Assigned task: Nothing but an exact repetition of the entries should appear in the answer.

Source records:

********************

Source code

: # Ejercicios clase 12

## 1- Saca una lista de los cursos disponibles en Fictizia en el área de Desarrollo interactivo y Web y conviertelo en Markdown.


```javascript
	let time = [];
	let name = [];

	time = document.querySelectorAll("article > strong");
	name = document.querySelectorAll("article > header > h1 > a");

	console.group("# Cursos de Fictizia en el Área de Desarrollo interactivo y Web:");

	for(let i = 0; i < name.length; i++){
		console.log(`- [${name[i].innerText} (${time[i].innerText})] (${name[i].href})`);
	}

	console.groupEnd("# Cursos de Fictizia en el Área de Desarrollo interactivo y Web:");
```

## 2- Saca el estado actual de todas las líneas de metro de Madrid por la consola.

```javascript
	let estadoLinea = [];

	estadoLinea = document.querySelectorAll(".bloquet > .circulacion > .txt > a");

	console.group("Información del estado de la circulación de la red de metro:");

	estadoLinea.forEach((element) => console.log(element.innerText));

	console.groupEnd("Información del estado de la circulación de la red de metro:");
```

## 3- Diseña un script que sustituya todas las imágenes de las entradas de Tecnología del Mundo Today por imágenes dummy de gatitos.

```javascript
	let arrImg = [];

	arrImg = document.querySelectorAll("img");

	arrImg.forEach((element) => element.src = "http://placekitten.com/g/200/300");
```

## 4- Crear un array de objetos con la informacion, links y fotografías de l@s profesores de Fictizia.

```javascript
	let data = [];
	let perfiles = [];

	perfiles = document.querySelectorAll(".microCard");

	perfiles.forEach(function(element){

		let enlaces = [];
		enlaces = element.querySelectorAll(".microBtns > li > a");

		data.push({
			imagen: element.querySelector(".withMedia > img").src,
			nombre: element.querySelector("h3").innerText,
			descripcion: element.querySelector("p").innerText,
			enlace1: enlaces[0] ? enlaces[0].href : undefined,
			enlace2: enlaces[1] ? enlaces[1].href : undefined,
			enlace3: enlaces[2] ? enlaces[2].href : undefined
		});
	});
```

********************

Solution below:
Source code

: # Ejercicios clase 12

## 1- Saca una lista de los cursos disponibles en Fictizia en el área de Desarrollo interactivo y Web y conviertelo en Markdown.


```javascript
	let time = [];
	let name = [];

	time = document.querySelectorAll("article > strong");
	name = document.querySelectorAll("article > header > h1 > a");

	console.group("# Cursos de Fictizia en el Área de Desarrollo interactivo y Web:");

	for(let i = 0; i < name.length; i++){
		console.log(`- [${name[i].innerText} (${time[i].innerText})] (${name[i].href})`);
	}

	console.groupEnd("# Cursos de Fictizia en el Área de Desarrollo interactivo y Web:");
```

## 2- Saca el estado actual de todas las líneas de metro de Madrid por la consola.

```javascript
	let estadoLinea = [];

	estadoLinea = document.querySelectorAll(".bloquet > .circulacion > .txt > a");

	console.group("Información del estado de la circulación de la red de metro:");

	estadoLinea.forEach((element) => console.log(element.innerText));

	console.groupEnd("Información del estado de la circulación de la red de metro:");
```

## 3- Diseña un script que sustituya todas las imágenes de las entradas de Tecnología del Mundo Today por imágenes dummy de gatitos.

```javascript
	let arrImg = [];

	arrImg = document.querySelectorAll("img");

	arrImg.forEach((element) => element.src = "http://placekitten.com/g/200/300");
```

## 4- Crear un array de objetos con la informacion, links y fotografías de l@s profesores de Fictizia.

```javascript
	let data = [];
	let perfiles = [];

	perfiles = document.querySelectorAll(".microCard");

	perfiles.forEach(function(element){

		let enlaces = [];
		enlaces = element.querySelectorAll(".microBtns > li > a");

		data.push({
			imagen: element.querySelector(".withMedia > img").src,
			nombre: element.querySelector("h3").innerText,
			descripcion: element.querySelector("p").innerText,
			enlace1: enlaces[0] ? enlaces[0].href : undefined,
			enlace2: enlaces[1] ? enlaces[1].href : undefined,
			enlace3: enlaces[2] ? enlaces[2].href : undefined
		});
	});
```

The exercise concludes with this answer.